→ Given entries
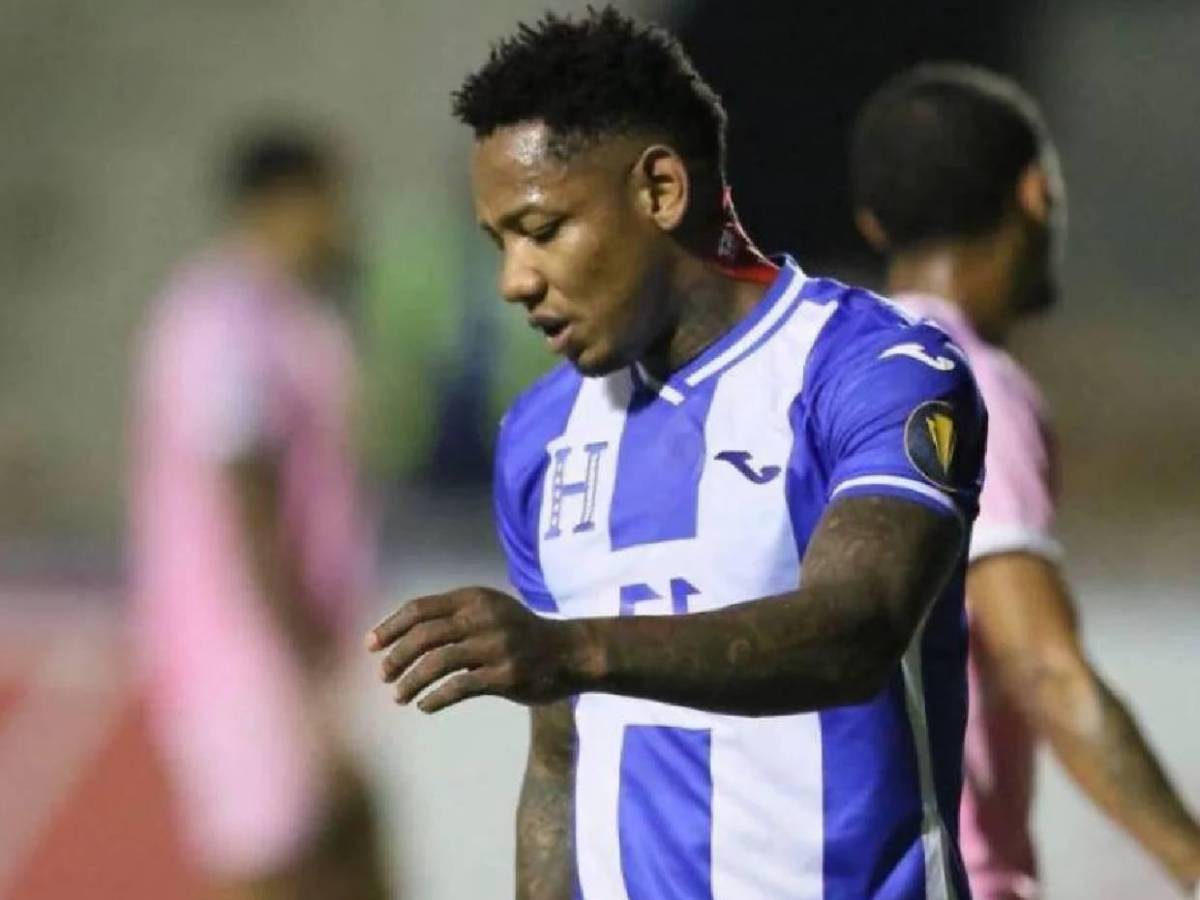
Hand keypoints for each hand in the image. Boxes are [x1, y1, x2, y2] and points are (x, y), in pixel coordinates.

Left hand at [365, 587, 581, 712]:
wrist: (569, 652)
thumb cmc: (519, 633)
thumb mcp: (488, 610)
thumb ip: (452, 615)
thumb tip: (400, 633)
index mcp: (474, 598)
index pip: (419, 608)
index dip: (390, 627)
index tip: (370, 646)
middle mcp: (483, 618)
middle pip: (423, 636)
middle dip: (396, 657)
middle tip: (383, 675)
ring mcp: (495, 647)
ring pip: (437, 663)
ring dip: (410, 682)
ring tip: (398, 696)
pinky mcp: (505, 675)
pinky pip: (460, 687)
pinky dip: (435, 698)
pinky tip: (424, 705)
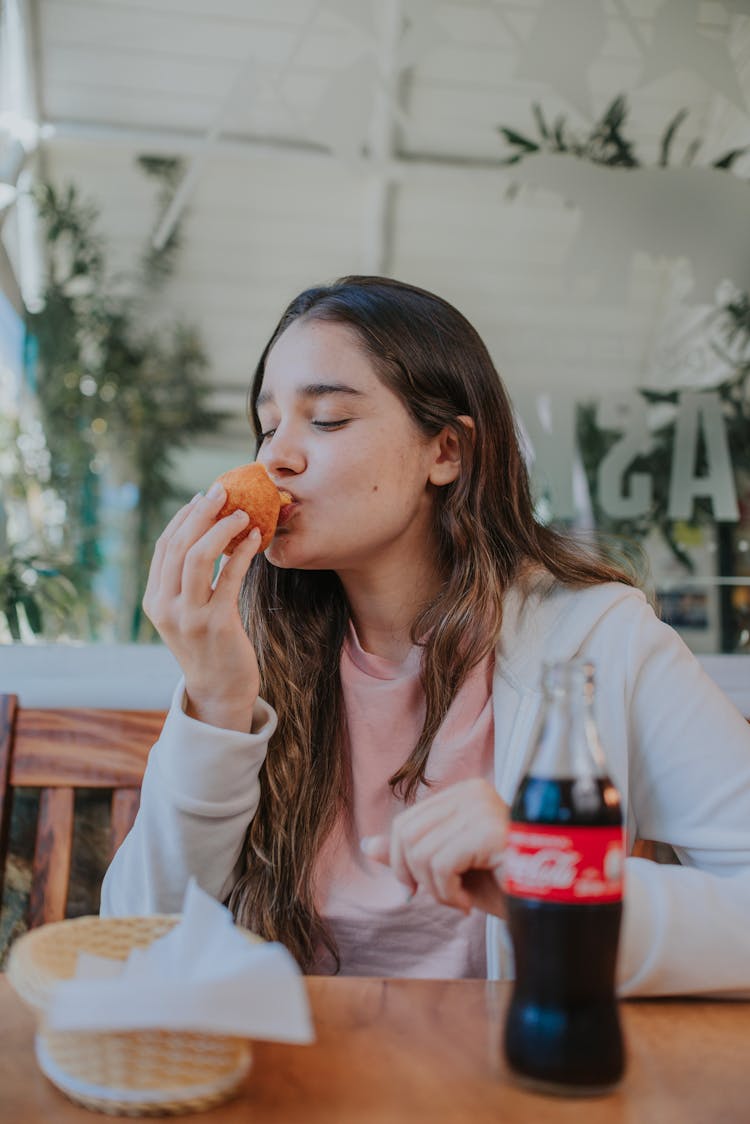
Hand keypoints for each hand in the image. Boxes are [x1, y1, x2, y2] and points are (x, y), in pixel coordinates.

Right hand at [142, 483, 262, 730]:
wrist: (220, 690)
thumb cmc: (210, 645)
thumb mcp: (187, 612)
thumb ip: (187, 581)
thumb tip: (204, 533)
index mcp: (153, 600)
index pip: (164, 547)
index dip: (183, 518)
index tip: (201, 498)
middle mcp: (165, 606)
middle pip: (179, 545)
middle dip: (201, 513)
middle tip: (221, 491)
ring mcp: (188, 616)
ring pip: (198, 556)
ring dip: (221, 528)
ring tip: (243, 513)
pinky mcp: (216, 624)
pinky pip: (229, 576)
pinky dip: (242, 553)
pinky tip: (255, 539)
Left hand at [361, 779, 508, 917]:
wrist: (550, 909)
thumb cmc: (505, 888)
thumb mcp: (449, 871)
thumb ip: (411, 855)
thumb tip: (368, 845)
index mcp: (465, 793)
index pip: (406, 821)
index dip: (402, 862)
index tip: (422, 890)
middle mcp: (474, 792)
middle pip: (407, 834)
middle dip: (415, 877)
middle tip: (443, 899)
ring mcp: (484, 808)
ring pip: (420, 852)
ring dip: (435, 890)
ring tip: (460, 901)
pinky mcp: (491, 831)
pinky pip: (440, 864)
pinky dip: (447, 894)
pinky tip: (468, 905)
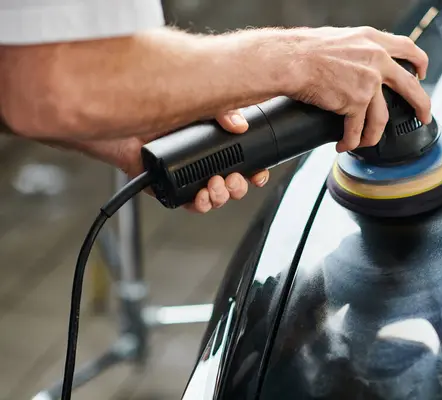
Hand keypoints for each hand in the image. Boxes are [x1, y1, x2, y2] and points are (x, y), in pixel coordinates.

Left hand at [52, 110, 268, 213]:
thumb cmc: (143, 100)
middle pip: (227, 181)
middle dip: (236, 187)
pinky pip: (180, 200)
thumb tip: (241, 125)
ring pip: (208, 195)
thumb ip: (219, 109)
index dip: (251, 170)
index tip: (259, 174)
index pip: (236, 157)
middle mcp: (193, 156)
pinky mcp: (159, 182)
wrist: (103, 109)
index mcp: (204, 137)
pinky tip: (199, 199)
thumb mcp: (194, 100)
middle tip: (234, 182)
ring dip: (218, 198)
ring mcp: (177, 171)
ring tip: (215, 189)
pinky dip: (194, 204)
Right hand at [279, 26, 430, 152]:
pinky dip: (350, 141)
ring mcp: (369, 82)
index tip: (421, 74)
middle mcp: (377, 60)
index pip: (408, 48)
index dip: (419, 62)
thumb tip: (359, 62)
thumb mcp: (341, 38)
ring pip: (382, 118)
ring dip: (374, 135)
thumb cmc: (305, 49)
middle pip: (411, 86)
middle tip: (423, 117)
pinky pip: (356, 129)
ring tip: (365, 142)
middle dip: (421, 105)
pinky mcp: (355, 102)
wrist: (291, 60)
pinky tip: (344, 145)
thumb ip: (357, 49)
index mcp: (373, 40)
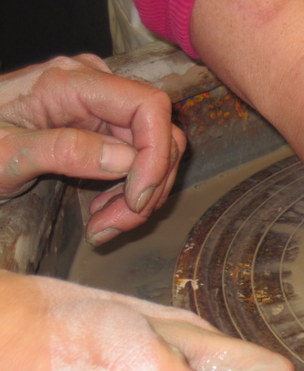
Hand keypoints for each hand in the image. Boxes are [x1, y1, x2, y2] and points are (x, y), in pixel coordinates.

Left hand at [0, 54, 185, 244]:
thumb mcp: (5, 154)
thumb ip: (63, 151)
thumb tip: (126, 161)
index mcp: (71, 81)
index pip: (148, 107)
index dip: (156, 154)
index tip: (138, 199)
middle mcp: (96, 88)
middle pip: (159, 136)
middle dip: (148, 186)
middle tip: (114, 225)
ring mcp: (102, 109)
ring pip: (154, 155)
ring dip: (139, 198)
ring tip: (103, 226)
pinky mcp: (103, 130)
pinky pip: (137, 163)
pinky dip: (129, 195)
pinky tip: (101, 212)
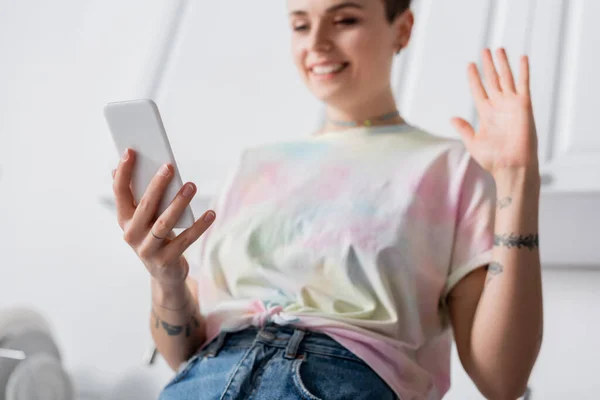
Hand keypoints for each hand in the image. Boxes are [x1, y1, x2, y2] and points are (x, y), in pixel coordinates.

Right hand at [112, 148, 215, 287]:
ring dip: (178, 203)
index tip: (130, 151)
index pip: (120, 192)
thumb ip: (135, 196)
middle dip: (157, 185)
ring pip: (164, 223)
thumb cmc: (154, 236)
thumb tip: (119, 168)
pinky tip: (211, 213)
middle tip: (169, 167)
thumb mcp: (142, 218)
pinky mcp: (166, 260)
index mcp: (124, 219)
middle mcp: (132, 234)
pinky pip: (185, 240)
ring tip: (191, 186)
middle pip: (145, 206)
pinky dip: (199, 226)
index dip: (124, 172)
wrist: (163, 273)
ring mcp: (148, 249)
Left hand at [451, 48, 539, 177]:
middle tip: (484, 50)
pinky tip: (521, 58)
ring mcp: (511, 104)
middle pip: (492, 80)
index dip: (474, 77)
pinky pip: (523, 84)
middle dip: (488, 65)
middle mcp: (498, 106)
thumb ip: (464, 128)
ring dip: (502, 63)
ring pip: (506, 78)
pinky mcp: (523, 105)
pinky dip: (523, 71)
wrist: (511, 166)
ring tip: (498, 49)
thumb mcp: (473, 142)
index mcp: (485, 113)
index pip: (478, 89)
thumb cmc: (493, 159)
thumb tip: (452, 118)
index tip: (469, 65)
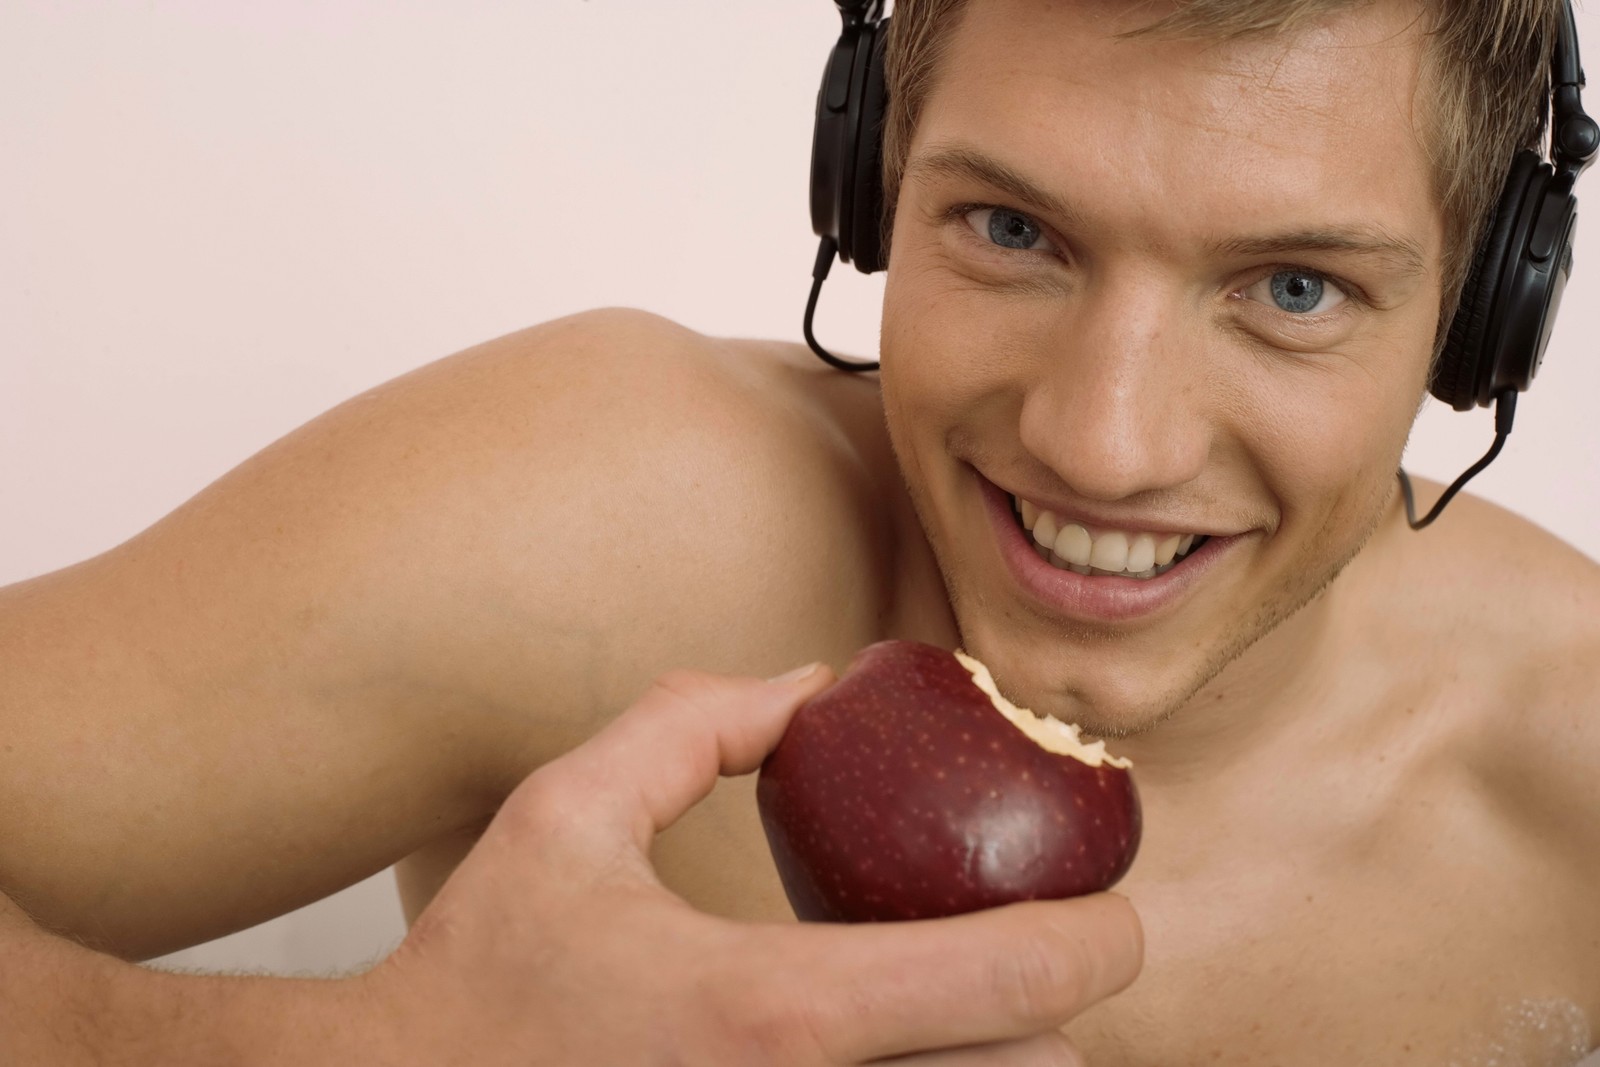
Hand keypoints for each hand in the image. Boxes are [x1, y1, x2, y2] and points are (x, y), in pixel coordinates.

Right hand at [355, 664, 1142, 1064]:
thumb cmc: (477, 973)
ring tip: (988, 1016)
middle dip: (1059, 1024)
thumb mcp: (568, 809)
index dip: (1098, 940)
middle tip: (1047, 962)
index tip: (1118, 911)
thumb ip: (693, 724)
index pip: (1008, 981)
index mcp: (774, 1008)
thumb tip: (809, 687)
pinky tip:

→ Task instructions
From the records, work out how many lines include "wrist" and respond with the number only.

→ Exercise solution
7